4.8 Het voorgaande overziend blijkt dus dat na de hernia in 1989, met name in de periode van 1994 tot en met 1998, herhaald sprake is geweest van ernstige rugklachten, daarmee verband houdende slapeloosheid en verwijzing naar medisch specialisten. Dit stemt ook overeen met de verklaring van [eiser] tijdens de comparitie dat hij van 1989 tot eind 1998 vanwege zijn rugklachten arbeidsongeschikt is geweest en een WAO-uitkering heeft genoten. Weliswaar zijn de rugklachten vanaf 1999 minder ernstig (en was geen sprake meer van arbeidsongeschiktheid), maar [eiser] heeft ook nadien zich nog herhaaldelijk (2000, 2002, 2002 en 2006) tot zijn huisarts gewend voor pijnstillers om zijn rugpijn te bestrijden.
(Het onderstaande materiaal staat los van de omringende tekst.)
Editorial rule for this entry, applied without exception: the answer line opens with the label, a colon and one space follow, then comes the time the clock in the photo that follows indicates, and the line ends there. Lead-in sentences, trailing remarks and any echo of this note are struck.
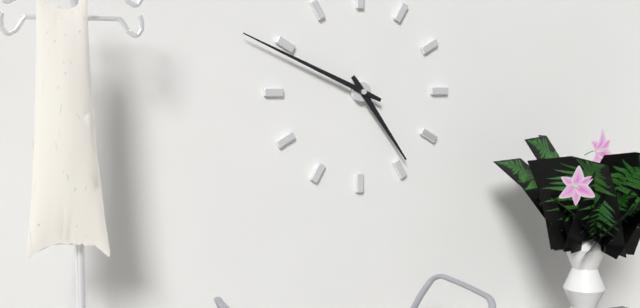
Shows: 4:49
Aldus is bij [eiser] in een jarenlange periode voorafgaand aan april 2008 (het moment van sluiten van de verzekeringsovereenkomst) sprake van zich telkens herhalende meer of minder ernstige rugklachten in de onderrug (op in ieder geval de niveaus L3-L4, L4-L5), die uiteindelijk ertoe leiden dat deze rugklachten van [eiser] in april 2010 opnieuw zodanig ernstig zijn dat hij zijn werkzaamheden niet meer kan verrichten.
De slotsom van het voorgaande is dan ook dat de in 2010 bij [eiser] geconstateerde aandoening aan zijn rug reeds bij hem bekend was vóór april 2008, zodat het beroep van TAF op de uitsluiting van artikel 3.5 sub d van de polisvoorwaarden slaagt.
4.9 Uit het voorgaande volgt dat de vordering zal worden afgewezen. [eiser] zal worden veroordeeld in de proceskosten. Deze worden aan de zijde van TAF begroot op:
vast recht € 560,00
salaris advocaat € 1.788,00 (2,0 punt x tarief III € 894,00 per punt)
totaal: € 2.348,00.
5.1 wijst de vordering af,
5.2 veroordeelt [eiser] in de kosten van de procedure, aan de zijde van TAF begroot op € 2.348,00, vermeerderd met de nakosten aan de zijde van TAF begroot op € 131,00 aan salaris advocaat, te vermeerderen - onder de voorwaarde dat niet binnen 14 dagen na aanschrijving aan het vonnis is voldaan en er vervolgens betekening van de uitspraak heeft plaatsgevonden - met een bedrag van € 68,00 aan salaris advocaat en de explootkosten van betekening van de uitspraak.
Dit vonnis is gewezen door mr. J.F. Beens en in het openbaar uitgesproken op 19 december 2012.